Smith Douglas Homes (SDHC) Q1 2026 earnings summary
Event summary combining transcript, slides, and related documents.
Q1 2026 earnings summary
1 May, 2026Executive summary
Delivered 624 homes in Q1 2026, at the high end of guidance, but home closings fell 7% year-over-year, with revenue down 8% to $206.4 million.
Net new home orders rose 28% to 981, setting a new quarterly record, and backlog homes increased 10% to 869.
Net income fell 78% year-over-year to $4.1 million, with diluted EPS of $0.06 and pre-tax income of $4.3 million.

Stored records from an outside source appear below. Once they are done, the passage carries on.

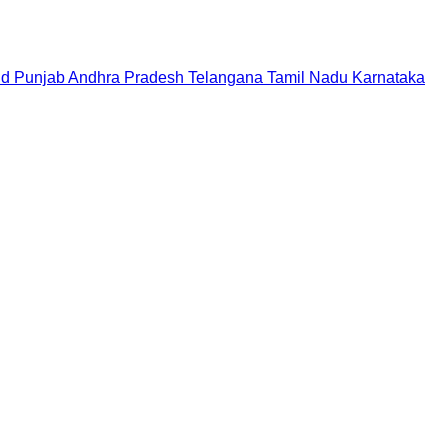
nd
Punjab
Andhra Pradesh
Telangana
Tamil Nadu
Karnataka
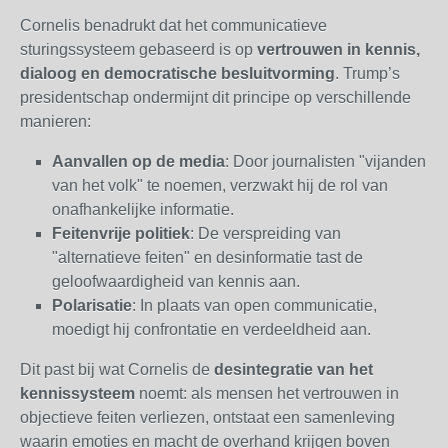
Cornelis benadrukt dat het communicatieve
sturingssysteem gebaseerd is op
vertrouwen in kennis,
dialoog en democratische besluitvorming
. Trump’s
presidentschap ondermijnt dit principe op verschillende
manieren:
Aanvallen op de media
: Door journalisten "vijanden
van het volk" te noemen, verzwakt hij de rol van
onafhankelijke informatie.
Feitenvrije politiek
: De verspreiding van
"alternatieve feiten" en desinformatie tast de
geloofwaardigheid van kennis aan.
Polarisatie
: In plaats van open communicatie,
moedigt hij confrontatie en verdeeldheid aan.
Dit past bij wat Cornelis de
desintegratie van het
kennissysteem
noemt: als mensen het vertrouwen in
objectieve feiten verliezen, ontstaat een samenleving
waarin emoties en macht de overhand krijgen boven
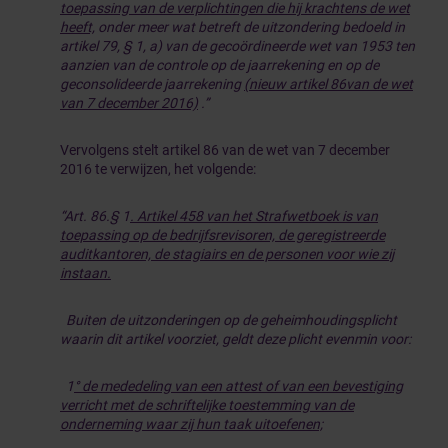
toepassing van de verplichtingen die hij krachtens de wet
heeft,
onder meer wat betreft de uitzondering bedoeld in
artikel 79, § 1, a) van de gecoördineerde wet van 1953 ten
aanzien van de controle op de jaarrekening en op de
geconsolideerde jaarrekening
(nieuw artikel 86
van de wet
van 7 december 2016)
.”
Vervolgens stelt artikel 86 van de wet van 7 december
2016 te verwijzen, het volgende:
“Art. 86.§ 1
. Artikel 458 van het Strafwetboek is van
toepassing op de bedrijfsrevisoren, de geregistreerde
auditkantoren, de stagiairs en de personen voor wie zij
instaan.
Buiten de uitzonderingen op de geheimhoudingsplicht
waarin dit artikel voorziet, geldt deze plicht evenmin voor:
1
° de mededeling van een attest of van een bevestiging
verricht met de schriftelijke toestemming van de
onderneming waar zij hun taak uitoefenen;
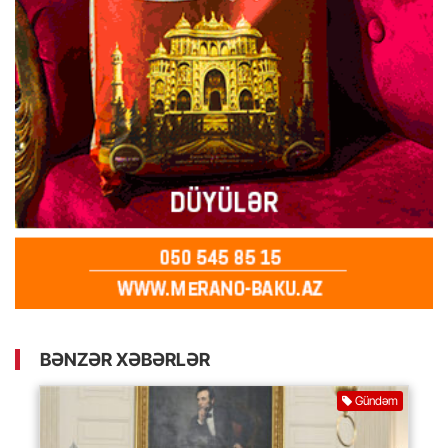
BƏNZƏR XƏBƏRLƏR
Gündəm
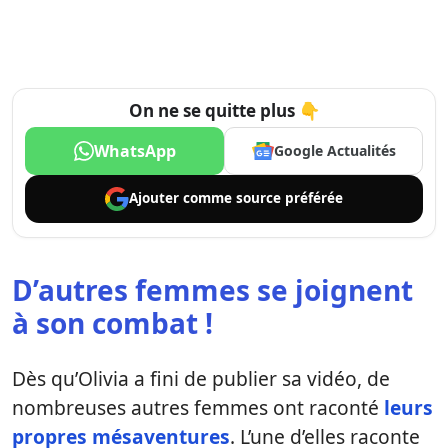
On ne se quitte plus 👇
WhatsApp
Google Actualités
Ajouter comme
source préférée
D’autres femmes se joignent
à son combat !
Dès qu’Olivia a fini de publier sa vidéo, de
nombreuses autres femmes ont raconté
leurs
propres mésaventures
. L’une d’elles raconte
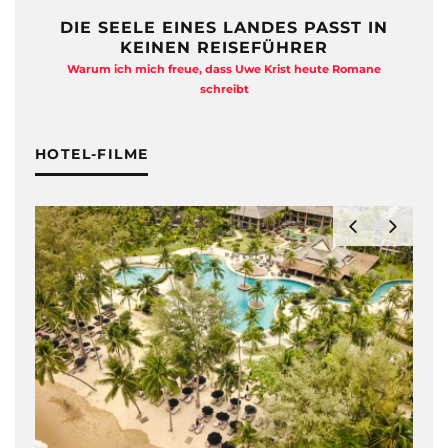
DIE SEELE EINES LANDES PASST IN
KEINEN REISEFÜHRER
Warum ich mich freue, dass Uwe Krist heute Romane
A
schreibt
HOTEL-FILME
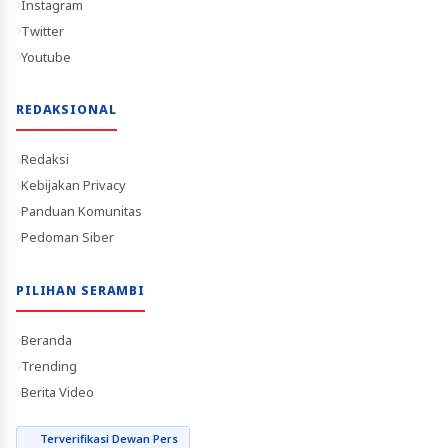
Instagram
Twitter
Youtube
REDAKSIONAL
Redaksi
Kebijakan Privacy
Panduan Komunitas
Pedoman Siber
PILIHAN SERAMBI
Beranda
Trending
Berita Video
Terverifikasi Dewan Pers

Community count expanded to 108, up 24% from a year ago, and total controlled lots increased 14% to 23,314.
Maintained focus on pace over price and a land-light, option-based lot acquisition strategy to reduce capital requirements and risk.
Financial highlights
Revenue reached $206.4 million on 624 closings, with an average sales price of $331,000.
Home closings gross margin was 19.6% GAAP, 20.3% adjusted, both down from prior year; margin benefited by 170 bps from reversal of land development accruals.

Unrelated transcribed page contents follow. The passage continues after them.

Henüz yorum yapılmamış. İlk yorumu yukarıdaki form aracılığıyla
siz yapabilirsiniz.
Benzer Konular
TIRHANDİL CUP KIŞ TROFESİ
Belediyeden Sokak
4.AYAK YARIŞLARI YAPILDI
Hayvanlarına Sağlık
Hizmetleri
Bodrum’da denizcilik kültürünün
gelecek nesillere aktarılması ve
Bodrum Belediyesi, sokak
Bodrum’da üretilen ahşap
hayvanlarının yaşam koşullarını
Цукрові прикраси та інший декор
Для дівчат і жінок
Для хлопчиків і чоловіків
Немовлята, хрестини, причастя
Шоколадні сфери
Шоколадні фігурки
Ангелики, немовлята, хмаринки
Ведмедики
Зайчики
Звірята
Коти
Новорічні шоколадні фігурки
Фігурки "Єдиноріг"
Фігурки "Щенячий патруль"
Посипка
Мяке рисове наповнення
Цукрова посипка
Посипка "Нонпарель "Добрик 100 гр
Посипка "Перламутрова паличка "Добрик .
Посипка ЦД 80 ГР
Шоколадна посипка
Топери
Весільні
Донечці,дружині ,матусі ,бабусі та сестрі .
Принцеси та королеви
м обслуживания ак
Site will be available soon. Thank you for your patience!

SG&A expenses were $35.9 million (17.4% of revenue), up $2.9 million year-over-year due to growth investments and lower ASP.
Adjusted net income was $3.2 million, down from $14.7 million year-over-year.
EBITDA was $6.5 million (3.1% margin), and adjusted EBITDA was $8.5 million (4.1% margin), both down significantly from the prior year.
Outlook and guidance
Q2 2026 guidance: 725–800 closings, ASP $325,000–$330,000, gross margin 17%–17.5%.
No full-year guidance due to demand variability; primary risks include mortgage rates, consumer confidence, and employment trends.
Expect community count growth of 10%–20% for the year, supporting higher closings.
Management expects continued demand from entry-level and empty-nest homebuyers, but notes ongoing affordability challenges due to elevated mortgage rates.
Liquidity is expected to be sufficient for at least the next 12 months, with flexibility to seek additional capital if needed.